Выбрать главу

Он вмешался в разговор и неожиданно для себя сказал, рифмуя:

— Что и говорить… в печати уж давно не странность слова «прогресс» и «идеал» и слово дикое «гуманность» повторяет даже генерал.

— Николай Алексеевич, в вас заговорила муза, — воскликнул Добролюбов. — Дайте мне перо и бумагу — я буду записывать.

Некрасов развеселился и, смеясь, ответил, что чернила давно высохли в его чернильнице и перо покоробилось от длительного бездействия. Но Добролюбов быстро разыскал перо и чернильницу, вырвал несколько страниц из записной книжки и через полчаса, перебивая друг друга и вместе подбирая рифмы, они уже кончали стихотворение.

Всевышней волею Зевеса Вдруг пробудившись ото сна, Как быстро по пути прогресса Шагает русская страна!

Некрасов декламировал, безжалостно пародируя свои собственные стихи. Он вскочил с дивана и расхаживал по комнате, заглядывая через плечо Добролюбова на бумагу, где появлялись строки нового стихотворения.

На грамотность не без искусства Накинулся почтенный Даль И обнаружил много чувства И благородство, и мораль…

— Подождите, подождите, — закричал Добролюбов, бросая перо: — Я тоже чувствую приближение музы. Слушайте:

Мужик не вынут из-под пресса, Но уж программа создана.

А дальше — ваше!

Как быстро по пути прогресса Шагает русская страна!

Он снова схватил перо и, разбрызгивая чернила, начал записывать сочиненную строфу. Чернышевский, улыбаясь, смотрел на поэтов и сетовал на свою бесталанность.

— Вы не забудете господина Бланка, — говорил он. — Нельзя обойти его труды. Серьезно говорю вам — нельзя. Николай Алексеевич, Николай Александрович! Бланка, Бланка не оставляйте без внимания.

— Сейчас будет и Бланк, — ответил Некрасов. — Мы ему покажем, этому Бланку… Бланку — банку. Пишите, Николай Александрович…

Авдотья Яковлевна вошла в комнату и спросила удивленно:

— Что это за послание сочиняют три Николая?

— Осторожно, Авдотья Яковлевна, — не спугните музу, — замахал руками Чернышевский. — Она присутствует: следы ее пребывания уже запечатлелись на бумаге. Сядем в уголок — вдруг она испугается нас.

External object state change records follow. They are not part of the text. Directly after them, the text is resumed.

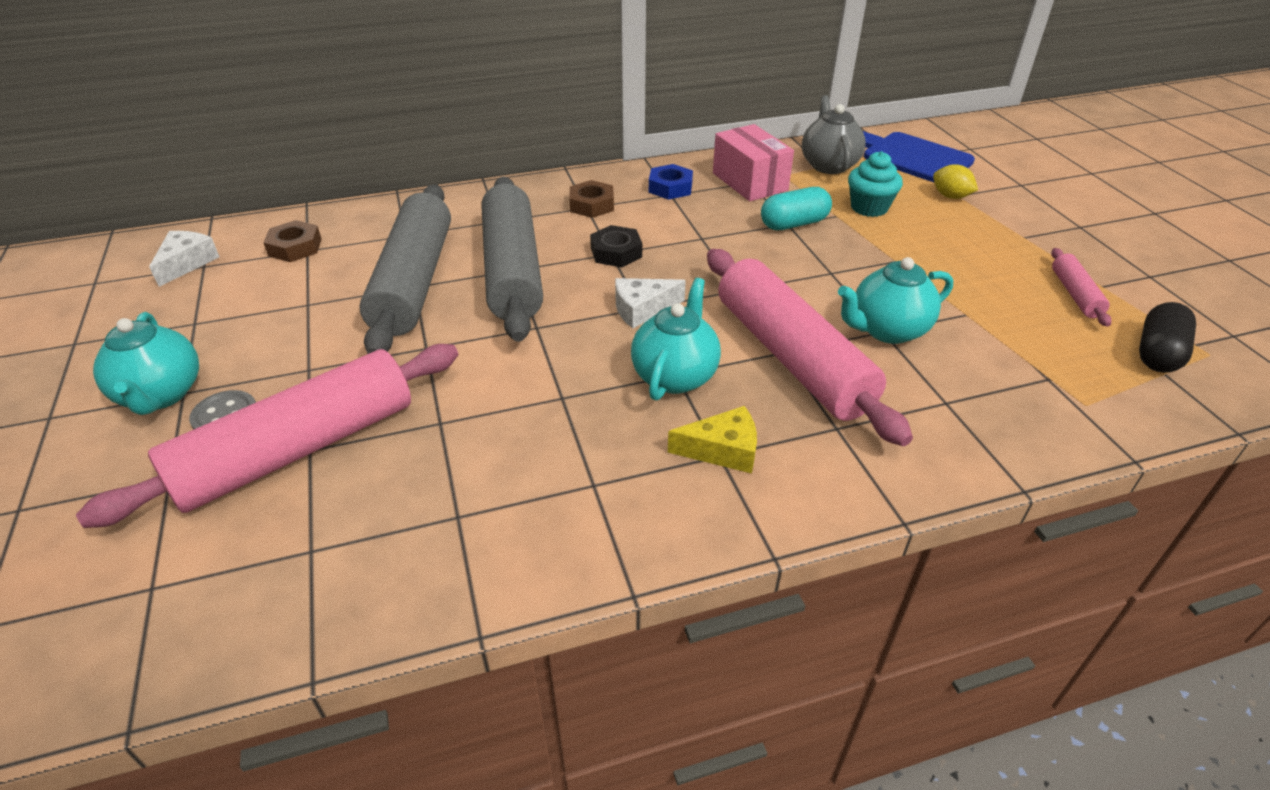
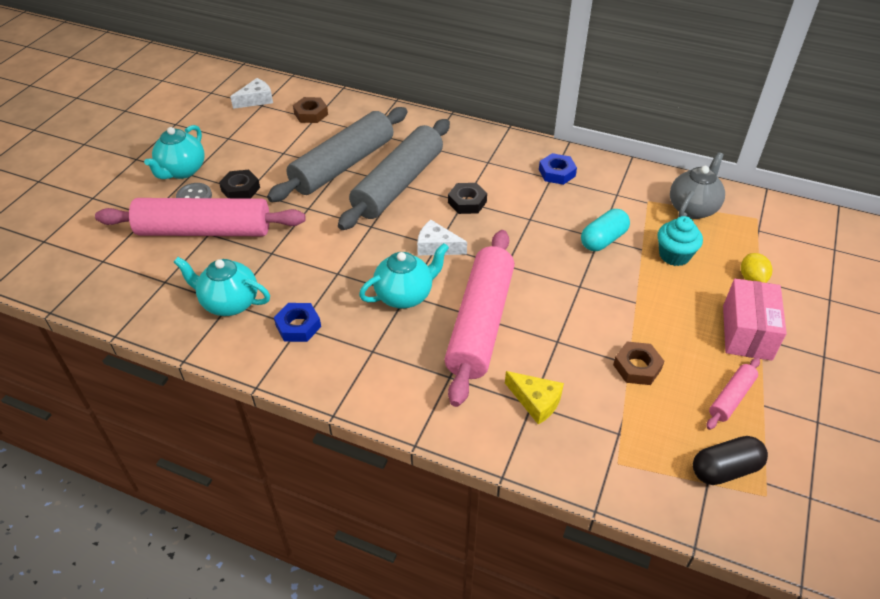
camera: 40 degrees right, 5 degrees up
(294, 372) = (240, 189): none -> black nut
(591, 485) = (298, 326): none -> blue nut
(592, 205) = (493, 162): brown nut -> brown nut (637, 367)
(722, 450) = (377, 349): yellow cheese -> yellow cheese (536, 401)
(749, 182) = (616, 194): pink box -> pink box (746, 332)
(794, 224) = (603, 240): turquoise capsule -> turquoise capsule turned 60 degrees counterclockwise
(887, 330) = (560, 342): turquoise teapot -> turquoise teapot (229, 303)
(912, 157) = (770, 233): blue cutting board -> none

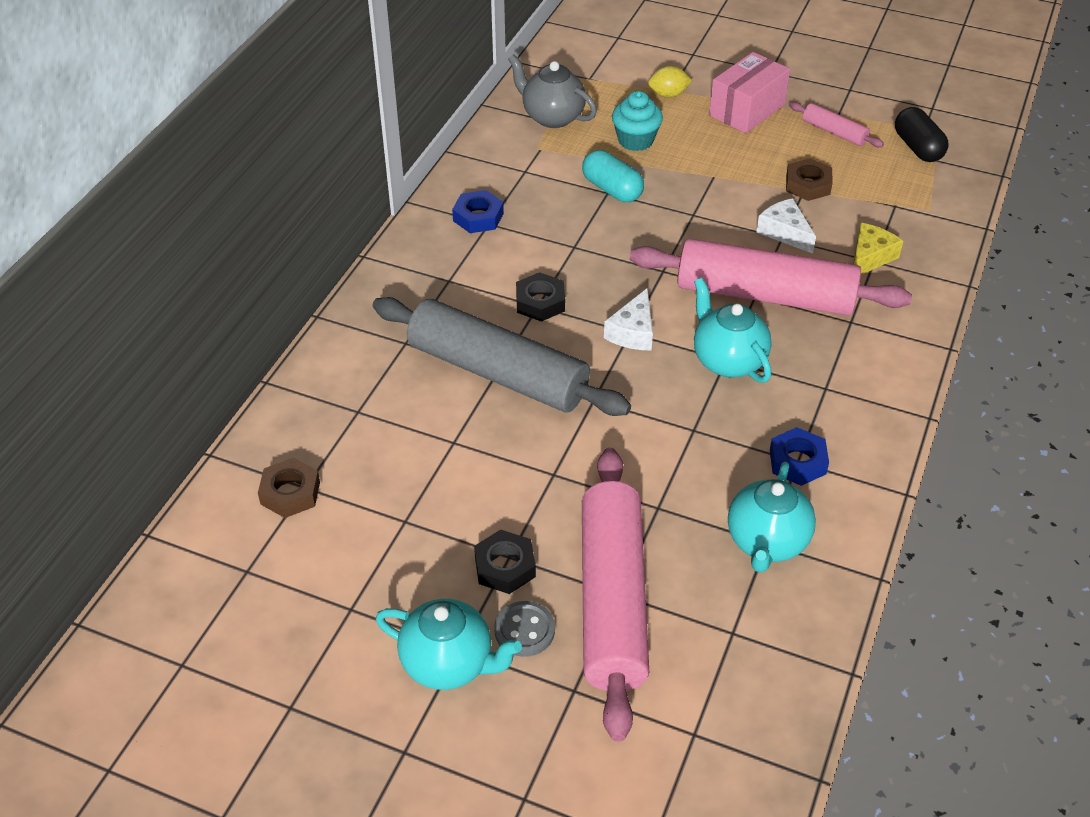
camera: 90 degrees left, 0 degrees up
(256, 100) = (226, 581): white cheese -> white cheese (785, 232)
(343, 165) = (447, 439): grey rolling pin -> none
(746, 332) = (747, 110): pink box -> pink box turned 60 degrees counterclockwise

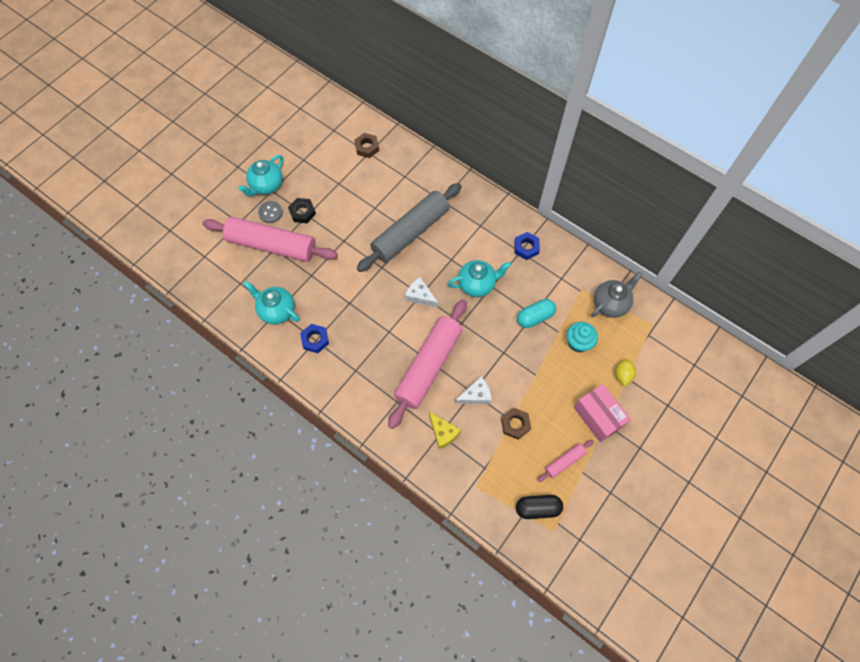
camera: 105 degrees right, 20 degrees up
(540, 302) = (453, 261): black nut -> none
(727, 360) = (387, 332): turquoise teapot -> turquoise teapot (477, 284)

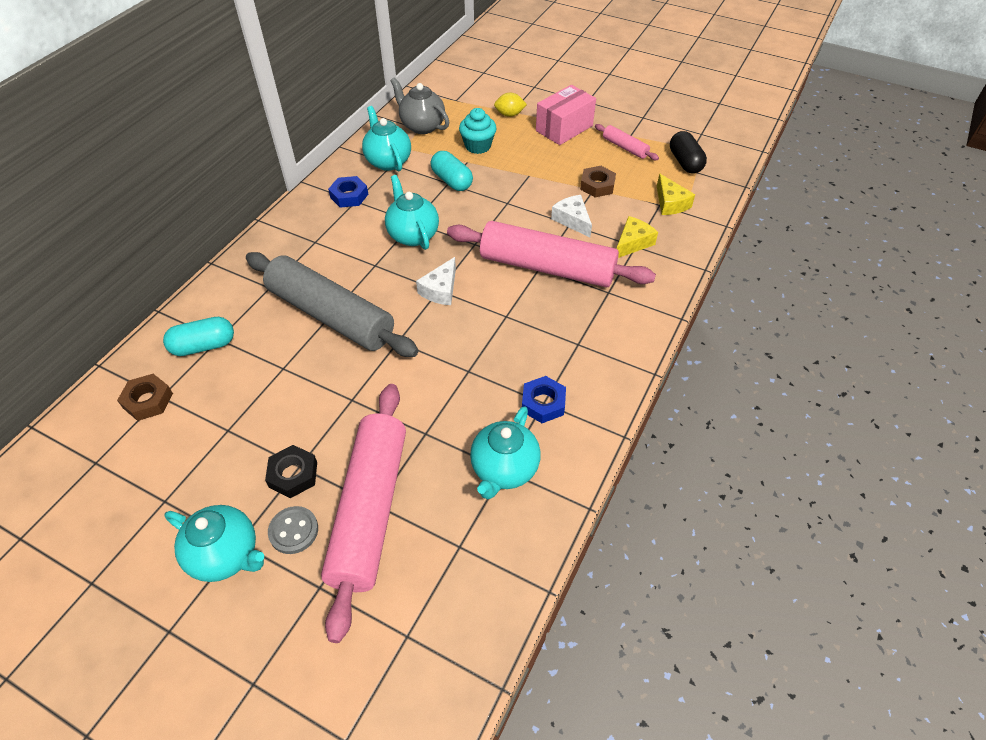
camera: 100 degrees left, 15 degrees down
(400, 169) = (204, 346): none -> turquoise capsule
(485, 477) = (670, 203): none -> yellow cheese
(565, 275) = (388, 161): none -> turquoise teapot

Он подвинул кресло к окну, а сам уселся на подоконник. Настроение у него было чудесное. Все складывалось как нельзя лучше: «Современник» получил замечательного сотрудника, Добролюбов — возможность плодотворно работать. Некрасов, видимо, полюбит этого нового товарища. Все было совсем хорошо. Можно приниматься за настоящую работу. Он весело посмотрел на Авдотью Яковлевну и сказал, продолжая свои мысли:

— Да, все будет очень хорошо.

— Что хорошо? — спросила она с недоумением. — О чем вы, Николай Гаврилович?

Он опомнился и засмеялся:

— Простите меня. Это я своим мыслям…

Некрасов и Добролюбов кончили писать. Некрасов прочитал все стихотворение вслух и отдал его Авдотье Яковлевне.

— Вы перепишете? Хорошо? Да, как вы сказали? Три Николая? И действительно — три Николая! Это знаменательный факт… А не дадут ли трем Николаям поесть? Они заработали славный обед сегодня. Знаете что? Поедемте обедать куда-нибудь в ресторан. В честь нашей встречи, в честь нового сотрудника «Современника», в честь союза трех Николаев. Авдотья Яковлевна, голубушка, одевайтесь скорей, зовите Панаева, пошлите кого-нибудь за Ипполитом Александровичем и за всеми, кто будет в конторе и кто попадется по пути…

IV

Вот уже несколько дней Некрасов аккуратно каждый вечер уезжал в Английский клуб. Он стал еще более неразговорчив, чем обычно, лицо его совсем пожелтело, глаза были безжизненны, движенья вялы. Он находился в состоянии какого-то тупого усыпления, и даже игра не взвинчивала его нервы, — он играл точно по обязанности, спокойно, без страсти, наводя на партнеров трепет своей безошибочной, точно механической игрой.

Он уверял себя, что жизнь, которую он ведет, именно то, что ему нужно.

— Да, я веду глупую и гнусную жизнь! — и ею доволен… — написал он Толстому.

Ему казалось, что он, действительно, доволен. Тупое, безразличное состояние лучше, чем тоска и беспокойство. Оно обволакивало, заглушало внешние впечатления, отшибало память и воображение, усыпляло боль и досаду. И только тревожила мысль: вот треснет это великолепное спокойствие, все полетит к черту, и ожившая, изголодавшаяся тоска набросится на него с новой силой.